The Saint Lazare Station
The Saint Lazare Station. Claude Monet. 1877 C.E.Oil on canvas.
- Part of a series of more than a dozen
- Train station in Paris; Monet has been living in the city, suburban dweller; epitome of the modern, the new, the industrial.
- We associate Monet with waterlilies, pastoral landscapes.
- Chimneys, modern railway bridges; completely embracing modernism.
- Typically, in his paintings trees frame the canvas; here, it’s the modern architecture, the diagonal lines which recede and carry our eye back.
- Play of light and color; entrapped space; steam plays against the sunlight above; no line or contours; we see everything dissipating; everything becomes pure light, color.
- Monet chose to make an ugly location luminous, an extraordinary expression of the beauty of urban modern life. Example of impressionism.
- Deep sea of steam and smoke that envelops the canvas
- A component in larger project of a dozen canvases which attempts to portray all facets of the Gare Saint-Lazare.

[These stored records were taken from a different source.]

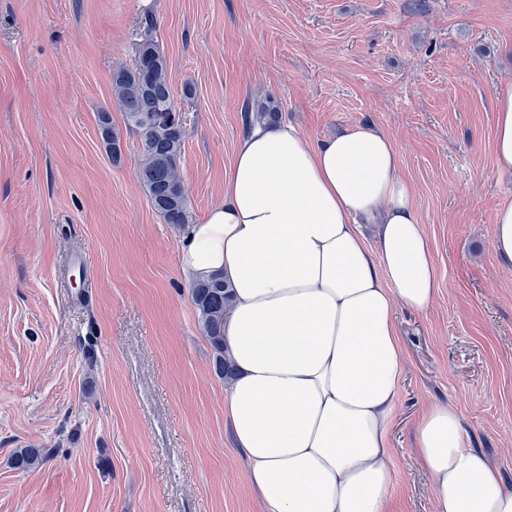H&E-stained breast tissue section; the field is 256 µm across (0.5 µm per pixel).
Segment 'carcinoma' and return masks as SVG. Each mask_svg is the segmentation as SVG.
Masks as SVG:
<instances>
[{"mask_svg":"<svg viewBox=\"0 0 512 512\" xmlns=\"http://www.w3.org/2000/svg\"><path fill=\"white\" fill-rule=\"evenodd\" d=\"M140 27L144 37L138 47L137 63L132 69L116 70L112 85L127 125L140 141L143 162L139 178L151 205L165 223L184 226L191 223L192 217L178 174L185 138L182 113L175 106L167 60L152 37L155 14L143 12ZM99 129L110 153L118 155L119 135L106 112L99 116ZM191 294L203 333L216 353V369L230 377L233 369L224 359V312L231 300L229 290L223 279L211 275L194 281ZM44 460L43 449L20 448L15 452L13 464L17 469L28 470Z\"/></svg>","mask_w":512,"mask_h":512,"instance_id":"1","label":"carcinoma"}]
</instances>
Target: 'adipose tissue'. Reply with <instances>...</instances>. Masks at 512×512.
<instances>
[{"label": "adipose tissue", "mask_w": 512, "mask_h": 512, "mask_svg": "<svg viewBox=\"0 0 512 512\" xmlns=\"http://www.w3.org/2000/svg\"><path fill=\"white\" fill-rule=\"evenodd\" d=\"M495 112L496 170L512 177V86ZM400 164L377 128L314 144L291 124L259 125L237 146L223 202L183 232L187 275L219 274L232 294L224 415L263 512H388L404 364L394 313L428 311L438 289ZM414 435L437 512H512V489L467 447L454 410L431 406Z\"/></svg>", "instance_id": "obj_1"}]
</instances>
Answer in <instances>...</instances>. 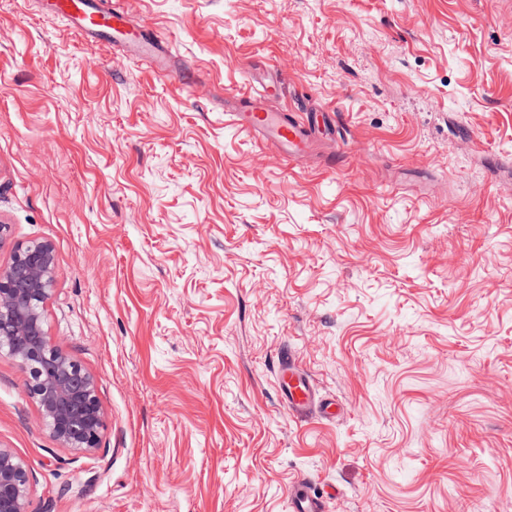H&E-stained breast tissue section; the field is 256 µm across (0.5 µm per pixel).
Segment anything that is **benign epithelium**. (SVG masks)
<instances>
[{
  "instance_id": "benign-epithelium-1",
  "label": "benign epithelium",
  "mask_w": 512,
  "mask_h": 512,
  "mask_svg": "<svg viewBox=\"0 0 512 512\" xmlns=\"http://www.w3.org/2000/svg\"><path fill=\"white\" fill-rule=\"evenodd\" d=\"M54 273L50 243L15 249L10 266L0 271V336L29 370V391L50 435L67 448L90 452L99 447L104 413L93 376L54 345L44 327ZM30 505L28 466L0 445V512H30Z\"/></svg>"
}]
</instances>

- The paintings all have similar themes—including the play of light filtered through the smoke of the train shed, the billowing clouds of steam, and the locomotives that dominate the site.

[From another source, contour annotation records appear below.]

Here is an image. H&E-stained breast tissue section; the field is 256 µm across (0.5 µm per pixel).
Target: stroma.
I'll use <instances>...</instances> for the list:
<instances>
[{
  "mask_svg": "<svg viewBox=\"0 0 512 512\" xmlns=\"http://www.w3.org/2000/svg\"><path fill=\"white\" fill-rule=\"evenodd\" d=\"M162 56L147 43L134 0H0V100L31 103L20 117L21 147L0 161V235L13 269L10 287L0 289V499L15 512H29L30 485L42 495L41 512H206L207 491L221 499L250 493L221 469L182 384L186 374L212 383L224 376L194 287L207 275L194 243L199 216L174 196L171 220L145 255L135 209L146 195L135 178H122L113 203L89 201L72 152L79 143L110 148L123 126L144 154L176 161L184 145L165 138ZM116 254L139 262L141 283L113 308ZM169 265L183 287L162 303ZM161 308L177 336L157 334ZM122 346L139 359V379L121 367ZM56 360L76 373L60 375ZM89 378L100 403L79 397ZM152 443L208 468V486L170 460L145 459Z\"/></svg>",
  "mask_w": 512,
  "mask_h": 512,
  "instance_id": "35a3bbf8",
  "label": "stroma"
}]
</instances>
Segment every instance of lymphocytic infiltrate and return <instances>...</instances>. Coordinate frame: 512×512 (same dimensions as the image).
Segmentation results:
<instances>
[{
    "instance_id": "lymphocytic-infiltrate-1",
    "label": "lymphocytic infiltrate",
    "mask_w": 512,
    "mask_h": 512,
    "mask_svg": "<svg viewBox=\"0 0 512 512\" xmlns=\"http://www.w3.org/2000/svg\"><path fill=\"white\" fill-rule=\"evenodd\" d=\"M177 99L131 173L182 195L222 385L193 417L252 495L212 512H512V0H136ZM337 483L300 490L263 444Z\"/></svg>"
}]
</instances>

- Light is the dominant formal element in so many Impressionist paintings
- Rightfully been singled out as among the most impressive paintings of Impressionism.
- Monet renders the steam with a range of blues, pinks, violets, tans, grays, whites, blacks, and yellows.
- He depicts not just the steam and light—which fill the canvas—but also their effect on the site—apartments, bridges, locomotives, all of which dematerialize into a thick industrial haze.
- Monet includes workers, steam, and industrial machines; not just the station’s impressive facade.